**YOUR TASK**:
For the material below, output exactly the span from the line with "Ütéssel rendezte a konfliktust" to the line with "лучших мировых производителей.", including both, and nothing besides.
******
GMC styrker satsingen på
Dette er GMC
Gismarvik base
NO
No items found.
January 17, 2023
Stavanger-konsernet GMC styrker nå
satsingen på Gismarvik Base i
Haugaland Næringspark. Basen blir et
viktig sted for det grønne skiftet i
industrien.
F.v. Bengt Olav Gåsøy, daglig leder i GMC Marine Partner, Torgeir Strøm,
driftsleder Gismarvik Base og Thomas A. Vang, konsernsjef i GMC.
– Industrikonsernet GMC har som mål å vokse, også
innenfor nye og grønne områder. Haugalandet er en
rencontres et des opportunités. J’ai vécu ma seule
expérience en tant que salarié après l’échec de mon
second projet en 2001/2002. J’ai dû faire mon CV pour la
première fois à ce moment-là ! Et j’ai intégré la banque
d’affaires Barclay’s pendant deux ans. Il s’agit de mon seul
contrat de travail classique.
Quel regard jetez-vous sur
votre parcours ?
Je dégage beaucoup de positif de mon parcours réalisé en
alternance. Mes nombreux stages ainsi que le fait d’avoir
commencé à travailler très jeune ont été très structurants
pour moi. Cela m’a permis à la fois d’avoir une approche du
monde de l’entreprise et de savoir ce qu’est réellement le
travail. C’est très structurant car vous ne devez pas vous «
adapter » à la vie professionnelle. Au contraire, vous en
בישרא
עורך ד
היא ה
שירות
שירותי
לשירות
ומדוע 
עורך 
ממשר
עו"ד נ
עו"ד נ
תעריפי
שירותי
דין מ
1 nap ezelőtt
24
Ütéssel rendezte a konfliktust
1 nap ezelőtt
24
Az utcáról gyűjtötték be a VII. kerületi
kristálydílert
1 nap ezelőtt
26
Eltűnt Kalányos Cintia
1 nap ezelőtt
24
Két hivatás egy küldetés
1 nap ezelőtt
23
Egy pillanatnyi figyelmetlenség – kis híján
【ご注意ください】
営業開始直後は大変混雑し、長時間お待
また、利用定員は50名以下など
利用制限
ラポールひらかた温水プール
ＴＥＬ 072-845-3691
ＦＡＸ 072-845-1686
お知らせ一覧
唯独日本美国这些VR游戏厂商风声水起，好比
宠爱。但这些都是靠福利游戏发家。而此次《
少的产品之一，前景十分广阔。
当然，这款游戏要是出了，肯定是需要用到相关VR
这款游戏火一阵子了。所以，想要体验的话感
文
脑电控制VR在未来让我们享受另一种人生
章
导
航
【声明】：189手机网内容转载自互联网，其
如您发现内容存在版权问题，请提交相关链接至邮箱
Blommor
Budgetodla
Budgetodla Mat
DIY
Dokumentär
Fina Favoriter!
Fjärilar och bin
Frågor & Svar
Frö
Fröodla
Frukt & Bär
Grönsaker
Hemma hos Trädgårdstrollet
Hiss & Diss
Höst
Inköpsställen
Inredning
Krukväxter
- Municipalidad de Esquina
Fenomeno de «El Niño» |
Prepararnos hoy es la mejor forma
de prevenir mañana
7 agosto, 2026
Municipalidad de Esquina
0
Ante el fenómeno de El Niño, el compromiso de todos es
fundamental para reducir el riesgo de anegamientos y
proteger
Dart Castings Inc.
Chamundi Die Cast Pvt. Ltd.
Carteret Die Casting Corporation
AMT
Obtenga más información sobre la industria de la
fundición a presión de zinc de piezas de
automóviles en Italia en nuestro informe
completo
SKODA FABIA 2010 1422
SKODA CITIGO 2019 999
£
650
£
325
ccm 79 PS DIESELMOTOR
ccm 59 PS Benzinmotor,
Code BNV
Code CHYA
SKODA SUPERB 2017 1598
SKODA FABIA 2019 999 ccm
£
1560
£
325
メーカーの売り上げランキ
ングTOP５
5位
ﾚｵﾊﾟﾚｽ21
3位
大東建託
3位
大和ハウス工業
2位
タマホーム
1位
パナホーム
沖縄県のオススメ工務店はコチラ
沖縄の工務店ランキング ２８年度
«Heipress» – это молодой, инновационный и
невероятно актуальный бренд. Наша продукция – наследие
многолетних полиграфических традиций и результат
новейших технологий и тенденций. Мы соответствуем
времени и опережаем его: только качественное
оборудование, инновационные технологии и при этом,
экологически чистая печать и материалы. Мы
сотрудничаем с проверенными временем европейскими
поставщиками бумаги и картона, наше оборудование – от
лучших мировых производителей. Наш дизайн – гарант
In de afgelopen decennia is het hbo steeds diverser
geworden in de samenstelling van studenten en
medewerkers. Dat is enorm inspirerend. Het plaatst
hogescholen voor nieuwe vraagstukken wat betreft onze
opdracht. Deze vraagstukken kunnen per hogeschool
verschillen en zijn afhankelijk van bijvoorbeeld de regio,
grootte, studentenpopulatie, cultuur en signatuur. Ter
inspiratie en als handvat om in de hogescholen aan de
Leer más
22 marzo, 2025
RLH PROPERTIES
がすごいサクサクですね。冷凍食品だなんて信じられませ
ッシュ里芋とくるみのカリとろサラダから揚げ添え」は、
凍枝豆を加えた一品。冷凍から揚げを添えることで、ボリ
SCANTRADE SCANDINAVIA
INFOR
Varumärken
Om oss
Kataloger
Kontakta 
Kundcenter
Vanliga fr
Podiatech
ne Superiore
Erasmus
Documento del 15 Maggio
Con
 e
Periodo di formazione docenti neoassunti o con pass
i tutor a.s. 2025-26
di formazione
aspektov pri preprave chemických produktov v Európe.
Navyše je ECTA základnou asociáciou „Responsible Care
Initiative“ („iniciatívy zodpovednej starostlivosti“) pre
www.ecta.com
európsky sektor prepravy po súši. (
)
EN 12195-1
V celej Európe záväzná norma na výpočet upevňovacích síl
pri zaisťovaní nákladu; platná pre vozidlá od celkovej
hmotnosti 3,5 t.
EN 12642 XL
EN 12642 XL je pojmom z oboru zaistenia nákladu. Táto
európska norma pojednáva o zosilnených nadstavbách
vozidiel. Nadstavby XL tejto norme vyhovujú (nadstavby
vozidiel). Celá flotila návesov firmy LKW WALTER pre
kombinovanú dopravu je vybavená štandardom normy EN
******
**ANSWER BOX**:
Ütéssel rendezte a konfliktust
1 nap ezelőtt
24
Az utcáról gyűjtötték be a VII. kerületi
kristálydílert
1 nap ezelőtt
26
Eltűnt Kalányos Cintia
1 nap ezelőtt
24
Két hivatás egy küldetés
1 nap ezelőtt
23
Egy pillanatnyi figyelmetlenség – kis híján
【ご注意ください】
営業開始直後は大変混雑し、長時間お待
また、利用定員は50名以下など
利用制限
ラポールひらかた温水プール
ＴＥＬ 072-845-3691
ＦＡＸ 072-845-1686
お知らせ一覧
唯独日本美国这些VR游戏厂商风声水起，好比
宠爱。但这些都是靠福利游戏发家。而此次《
少的产品之一，前景十分广阔。
当然，这款游戏要是出了，肯定是需要用到相关VR
这款游戏火一阵子了。所以，想要体验的话感
文
脑电控制VR在未来让我们享受另一种人生
章
导
航
【声明】：189手机网内容转载自互联网，其
如您发现内容存在版权问题，请提交相关链接至邮箱
Blommor
Budgetodla
Budgetodla Mat
DIY
Dokumentär
Fina Favoriter!
Fjärilar och bin
Frågor & Svar
Frö
Fröodla
Frukt & Bär
Grönsaker
Hemma hos Trädgårdstrollet
Hiss & Diss
Höst
Inköpsställen
Inredning
Krukväxter
- Municipalidad de Esquina
Fenomeno de «El Niño» |
Prepararnos hoy es la mejor forma
de prevenir mañana
7 agosto, 2026
Municipalidad de Esquina
0
Ante el fenómeno de El Niño, el compromiso de todos es
fundamental para reducir el riesgo de anegamientos y
proteger
Dart Castings Inc.
Chamundi Die Cast Pvt. Ltd.
Carteret Die Casting Corporation
AMT
Obtenga más información sobre la industria de la
fundición a presión de zinc de piezas de
automóviles en Italia en nuestro informe
completo
SKODA FABIA 2010 1422
SKODA CITIGO 2019 999
£
650
£
325
ccm 79 PS DIESELMOTOR
ccm 59 PS Benzinmotor,
Code BNV
Code CHYA
SKODA SUPERB 2017 1598
SKODA FABIA 2019 999 ccm
£
1560
£
325
メーカーの売り上げランキ
ングTOP５
5位
ﾚｵﾊﾟﾚｽ21
3位
大東建託
3位
大和ハウス工業
2位
タマホーム
1位
パナホーム
沖縄県のオススメ工務店はコチラ
沖縄の工務店ランキング ２８年度
«Heipress» – это молодой, инновационный и
невероятно актуальный бренд. Наша продукция – наследие
многолетних полиграфических традиций и результат
новейших технологий и тенденций. Мы соответствуем
времени и опережаем его: только качественное
оборудование, инновационные технологии и при этом,
экологически чистая печать и материалы. Мы
сотрудничаем с проверенными временем европейскими
поставщиками бумаги и картона, наше оборудование – от
лучших мировых производителей. Наш дизайн – гарант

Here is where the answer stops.